## Description of the task
An image-free, word-for-word version of the records below is to be returned.
==== Data for this task ====
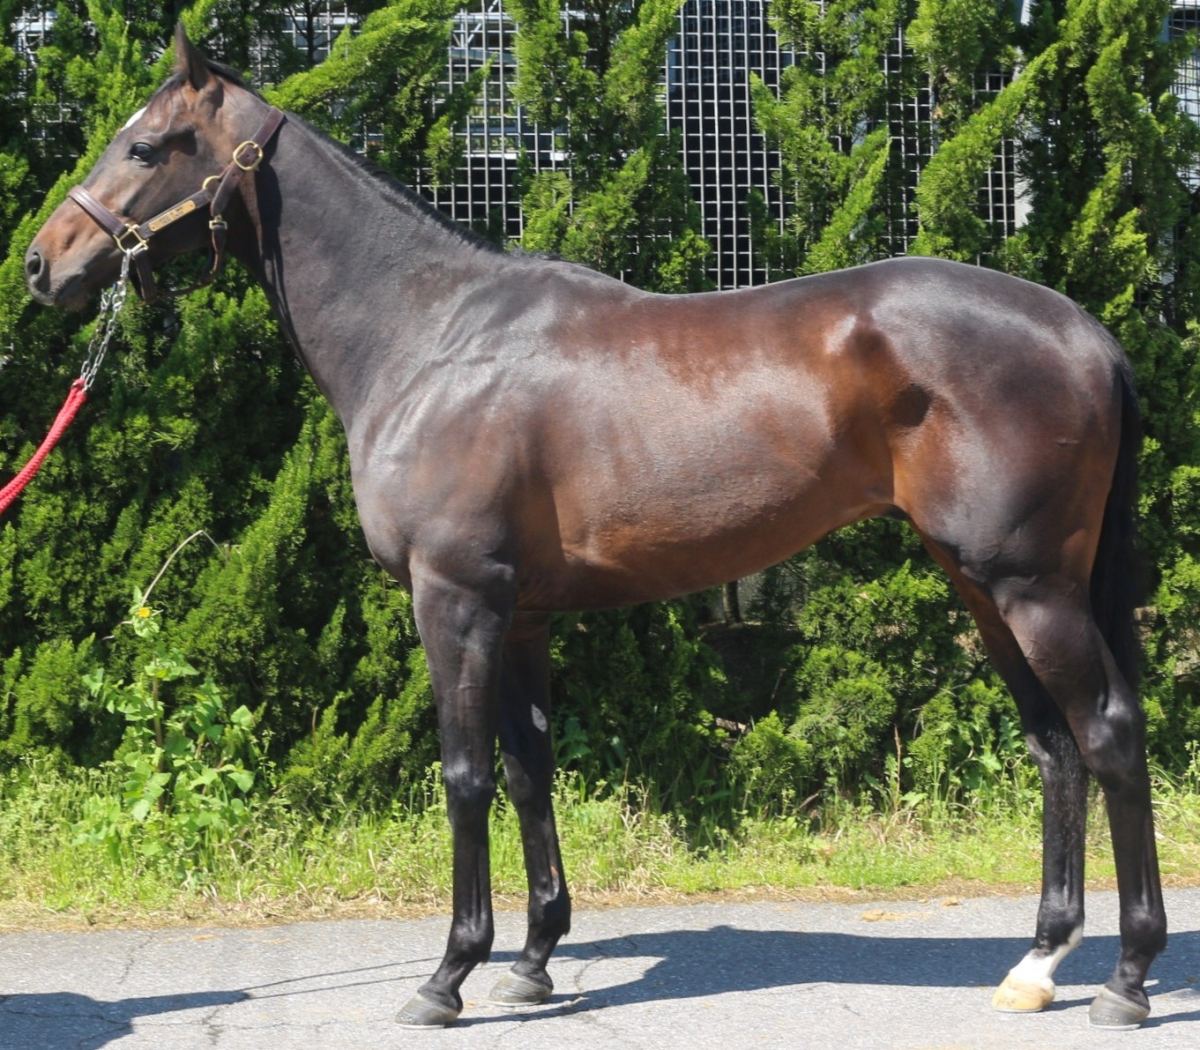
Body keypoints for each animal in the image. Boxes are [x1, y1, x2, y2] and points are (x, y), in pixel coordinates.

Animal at [24, 25, 1165, 1031]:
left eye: (145, 146)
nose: (42, 265)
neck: (429, 339)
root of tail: (1086, 331)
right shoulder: (520, 615)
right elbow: (531, 770)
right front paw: (532, 962)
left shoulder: (455, 601)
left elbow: (467, 777)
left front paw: (448, 976)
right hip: (981, 585)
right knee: (1055, 746)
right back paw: (1037, 966)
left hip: (1029, 587)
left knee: (1108, 733)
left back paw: (1125, 978)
====
## Answer area
Body keypoints for each animal in the image. Boxes are [x1, y1, x2, y2] and points are (x, y), in pixel coordinates.

Animal at [24, 25, 1165, 1031]:
left eye: (145, 146)
nose: (42, 265)
neck: (429, 339)
root of tail: (1086, 331)
right shoulder: (520, 615)
right elbow: (531, 770)
right front paw: (532, 962)
left shoulder: (455, 601)
left elbow: (467, 777)
left front paw: (448, 976)
right hip: (981, 585)
right knee: (1055, 746)
right back paw: (1037, 966)
left hip: (1029, 587)
left knee: (1108, 733)
left back paw: (1125, 978)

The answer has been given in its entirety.